Over the past several weeks, social media has started to feel like a minefield. Each of us take on the role of the reactor – through every comment, post, and share we have developed the knee-jerk reaction of reacting. As the 2016 election inches ever closer, the anxiety that we have as a nation, as a church, and as individuals swells and threatens to undo us. And it is coming out in the unseemliness of ways. I have seen comment sections on Facebook filled with hateful language, I have watched dear friends trying to navigate these thorny spaces and to parse out the spiteful rhetoric. I have seen friends attack dear friends on political topics, I have read words that draw lines in the sand, and I have questioned every word that I have thought to post online. And I have become increasingly aware that there is no space left for civil discourse.
This election has brought out the best in some, and the worst in most of us.

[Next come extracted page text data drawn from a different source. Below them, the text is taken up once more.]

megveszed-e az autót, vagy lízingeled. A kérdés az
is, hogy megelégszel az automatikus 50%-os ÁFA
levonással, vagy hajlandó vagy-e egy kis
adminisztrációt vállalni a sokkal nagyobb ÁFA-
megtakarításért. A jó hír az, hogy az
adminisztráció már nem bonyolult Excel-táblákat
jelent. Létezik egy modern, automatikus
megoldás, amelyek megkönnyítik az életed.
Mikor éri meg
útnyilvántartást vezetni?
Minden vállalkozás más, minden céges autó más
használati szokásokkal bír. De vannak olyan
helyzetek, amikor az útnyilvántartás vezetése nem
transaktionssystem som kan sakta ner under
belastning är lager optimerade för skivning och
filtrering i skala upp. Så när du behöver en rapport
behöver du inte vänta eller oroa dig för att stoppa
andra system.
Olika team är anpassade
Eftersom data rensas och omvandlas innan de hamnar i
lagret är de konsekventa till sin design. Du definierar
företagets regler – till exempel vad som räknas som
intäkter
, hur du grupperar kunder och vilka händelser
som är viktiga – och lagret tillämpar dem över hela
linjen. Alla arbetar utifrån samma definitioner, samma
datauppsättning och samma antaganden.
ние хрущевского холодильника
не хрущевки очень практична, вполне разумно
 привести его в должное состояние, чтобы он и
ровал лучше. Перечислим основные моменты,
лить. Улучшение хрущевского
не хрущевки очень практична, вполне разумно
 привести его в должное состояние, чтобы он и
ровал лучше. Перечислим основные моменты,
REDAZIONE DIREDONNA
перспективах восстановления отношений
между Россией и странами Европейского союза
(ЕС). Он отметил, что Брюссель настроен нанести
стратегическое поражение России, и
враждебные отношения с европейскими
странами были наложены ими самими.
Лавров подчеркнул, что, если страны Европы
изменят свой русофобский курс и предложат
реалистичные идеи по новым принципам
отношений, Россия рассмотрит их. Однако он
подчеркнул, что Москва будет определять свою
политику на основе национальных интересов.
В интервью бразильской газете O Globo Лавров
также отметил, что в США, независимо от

But this kind of public dialogue does not have a place among believers. It seems we (including myself) have forgotten that Jesus gave the world a key indicator to identify His disciples: “By this everyone will know that you are my disciples, if you love one another” (John 13:35). Believers on every side the current political conversation are drawing spiritual, theological, and, yes, even soteriological lines in the sand.
“Please explain to me how you can support someone who murders babies and still be a Christian!”
“I just don’t understand how you can support someone who sexually assaults women and confidently call yourself a Christian!”
“Please tell me how you can justify not voting in this election and say that you obey God’s command to seek the good of the world!”
It’s a mess. It’s a hot mess. And it is so utterly devoid of love.
In our public conversations, it would seem that we have more readily believed “they will know you by your vote,” or “they will know you by your candidate”; the language of love, the God-given identification for His people, has entirely left the conversation.
As followers of Jesus, our neglect to love one another as we dialogue about the 2016 election tells a half-truth about our God. It proclaims that all our lives hinge on the candidate elected. It tells the world that if the Supreme Court doesn’t vote conservatively that the hope of the Christian community is lost, that if a harsh and unstable leader is in power that our God won’t be able to accomplish His purposes through us. Our inability to make peace with one another and our inability to dialogue in a meaningful and peace-producing ways betrays our professed faith in the Kingdom of God, and proclaims that we place our hope squarely on the kingdom of this world.
We must relearn our way to being peacemakers. In the love that Christ commanded, in the love that God insisted would identify His people, we must relearn rhetoric of peace. We must do the hard work of making our way back to love, back to peace. And this work starts with us placing our hope in the reality that no matter what the election’s outcome, no matter what the result on November 8th, that God will sustain His people.
The election will pass and there are not many who will be pleased with the result, regardless of who is elected. But here is what we can absolutely count on: we will still be the church. Each of us as believers will gather in our local worship services. We will shake hands and embrace those who voted for Trump, those who voted for Hillary, and those who abstained. And we will, in the presence of God, eat the Supper around the same table. Together we will confess our sins and hear that they are forgiven because of the life, death, and resurrection of Christ. We will, with the historical and global church, proclaim that the creeds of generations past are our creeds today as well. As the Church as done throughout time and place and expression, Christians will gather under the banner of our one true King. We will proclaim that He has come and established His Kingdom, and that one day He will return. Together, regardless of the election results or outcome, we will worship together the only King to whom we pledge our allegiance: Jesus Christ.
With this great promise in mind, let us be peacemakers. Might we use the next several days to invite others into the fold, not push them out of the conversation. Might we see the older generation teaching the younger, not shaming them for their perspectives. Might we learn from one another, might we bless one another, might we be people of the Word of God who hold onto those promises with all our might and hope. Might we relearn our way to peacemaking.
Because the promise we cling to is that our Prince of Peace is coming for us. He has not forgotten us. He will not leave us alone. And He welcomes us to take up His yoke, and learn from Him in humility of heart. Today, we have the distinct opportunity to learn to be peaceful people by blood of Christ and Spirit of God.
Might it be true of me. Might it be true of us. Until our King comes.